Sampling from Bayesian Neural Network Posteriors with Symmetric Minibatch Splitting Langevin Dynamics
Daniel Paulin, Peter A. Whalley, Neil K. Chada, Benedict Leimkuhler
TL;DR
The paper tackles the challenge of scalable Bayesian posterior sampling for large neural networks by introducing SMS-UBU, a symmetric minibatch splitting integration of kinetic Langevin dynamics that retains second-order accuracy with a single minibatch per iteration. It proves Wasserstein contraction and $O(h^2)$-level error bounds, including $O(h^2 d^{1/2})$ bias under Hessian Lipschitz conditions, and demonstrates improved posterior calibration on multiple image datasets. A practical Bayesian UQ strategy via localized posteriors around SWA optima is proposed, enabling efficient exploration and ensemble-based uncertainty estimates. The empirical results show that SMS-UBU yields notable calibration gains over standard training and SWA, with scalable performance on CNNs and even wide CIFAR-10 nets, highlighting its potential for reliable uncertainty quantification in large-scale AI applications.
Abstract
We propose a scalable kinetic Langevin dynamics algorithm for sampling parameter spaces of big data and AI applications. Our scheme combines a symmetric forward/backward sweep over minibatches with a symmetric discretization of Langevin dynamics.

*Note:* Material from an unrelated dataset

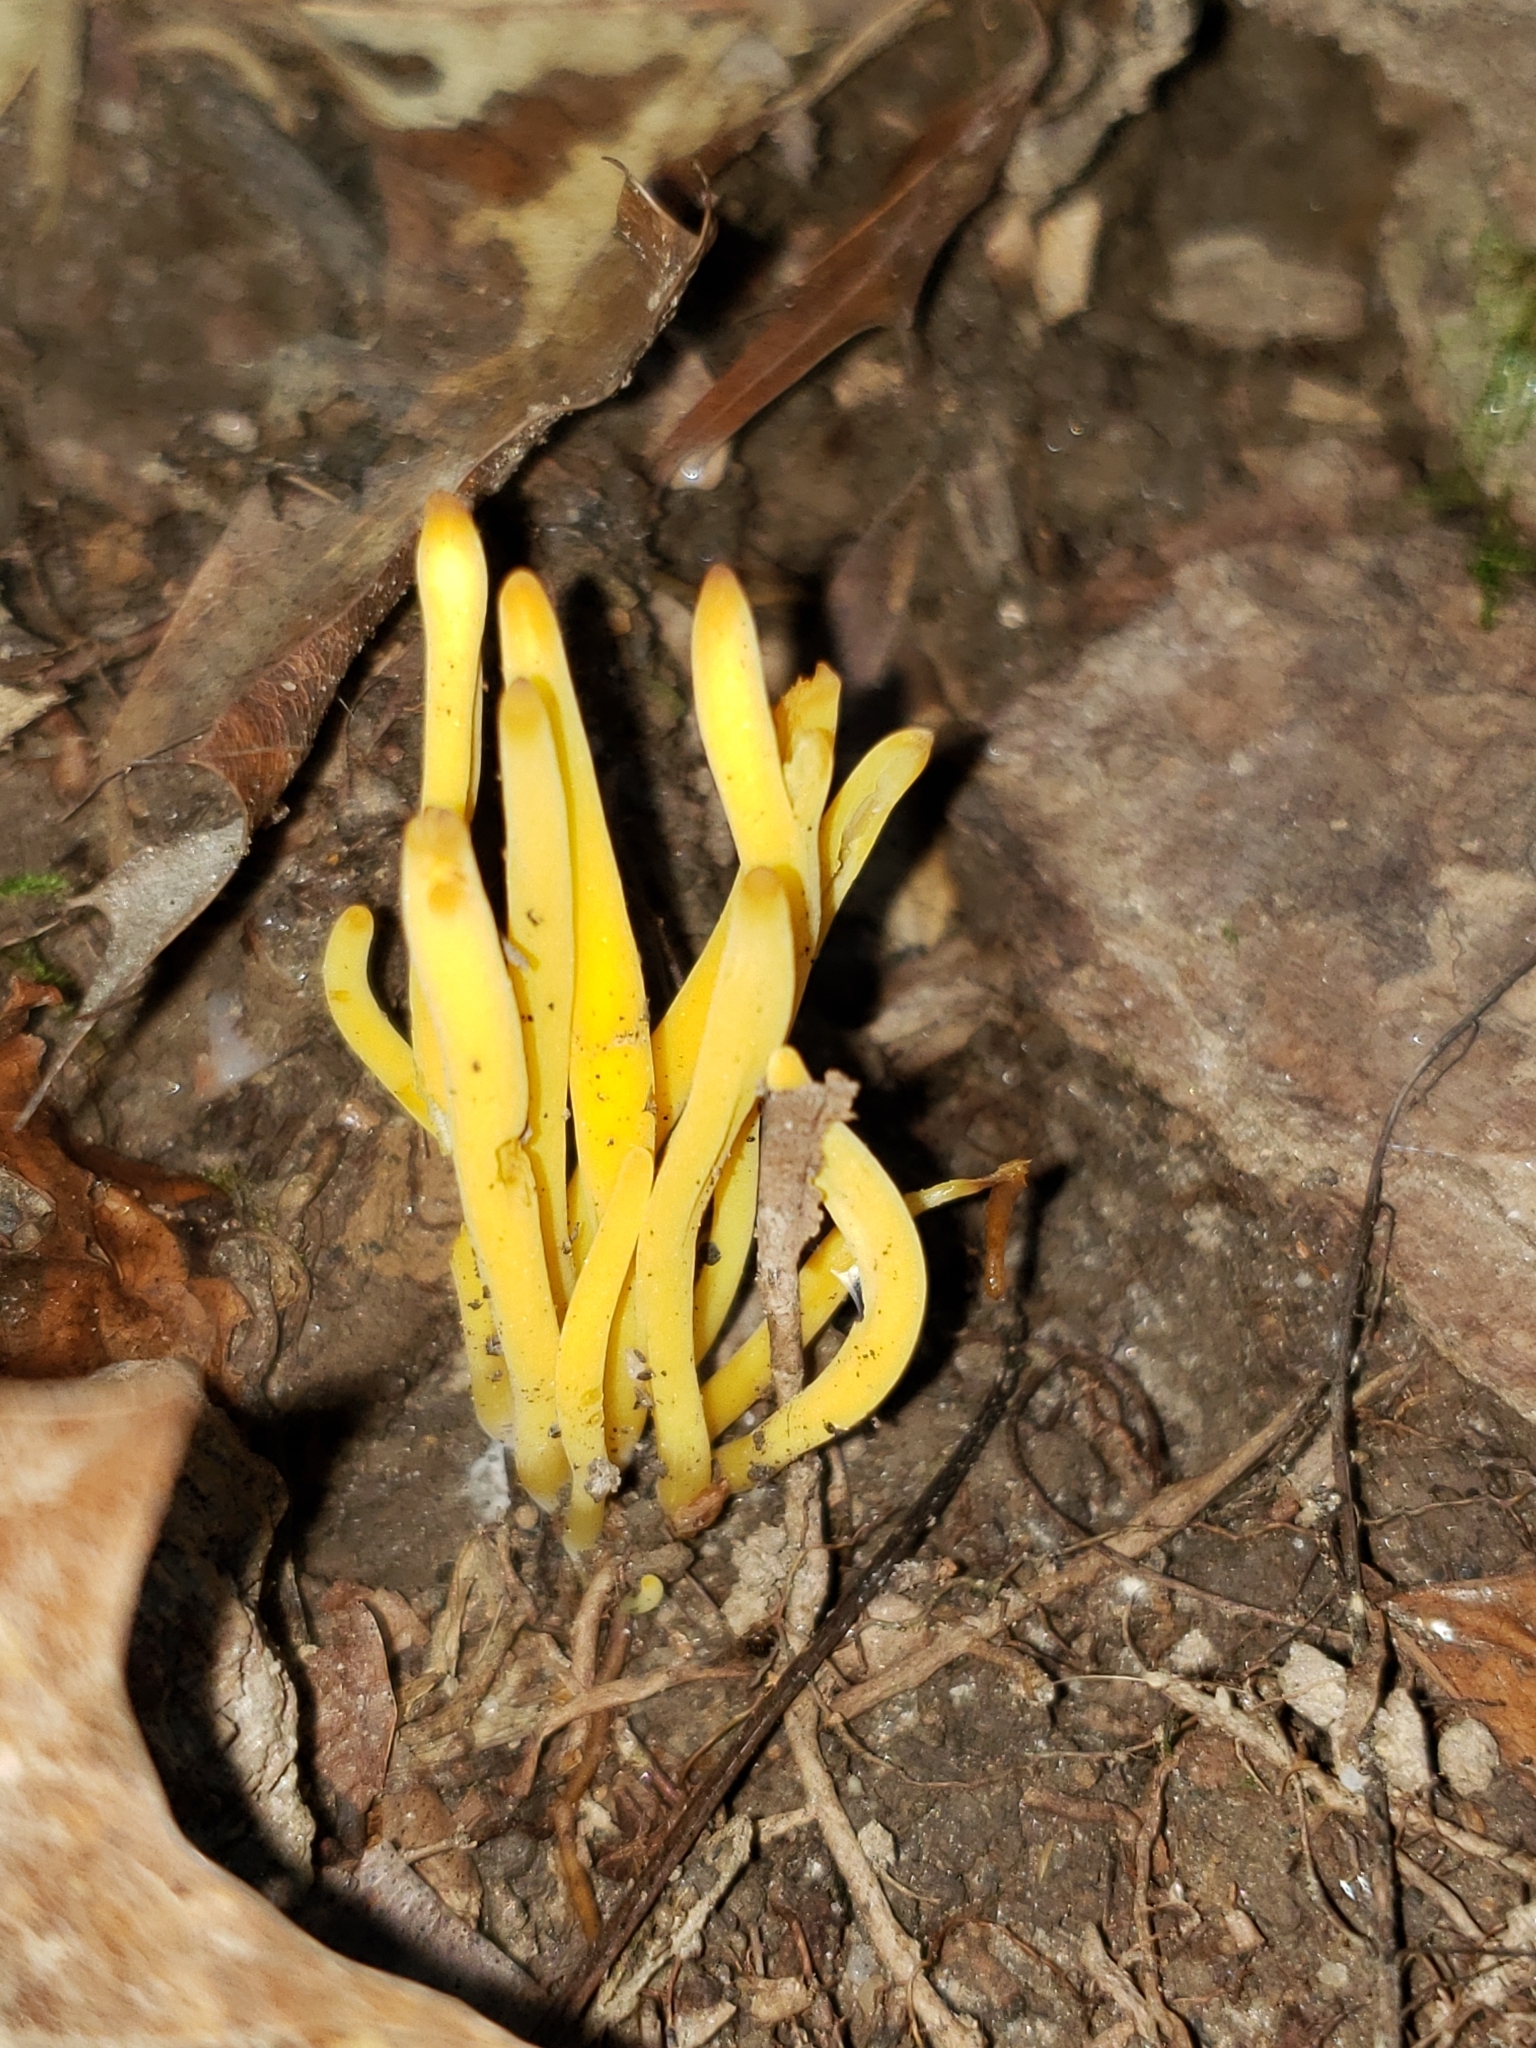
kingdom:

For a particular Langevin splitting method (UBU), we show that the resulting Symmetric Minibatch Splitting-UBU (SMS-UBU) integrator has bias $O(h^2 d^{1/2})$ in dimension $d>0$ with stepsize $h>0$, despite only using one minibatch per iteration, thus providing excellent control of the sampling bias as a function of the stepsize. We apply the algorithm to explore local modes of the posterior distribution of Bayesian neural networks (BNNs) and evaluate the calibration performance of the posterior predictive probabilities for neural networks with convolutional neural network architectures for classification problems on three different datasets (Fashion-MNIST, Celeb-A and chest X-ray). Our results indicate that BNNs sampled with SMS-UBU can offer significantly better calibration performance compared to standard methods of training and stochastic weight averaging.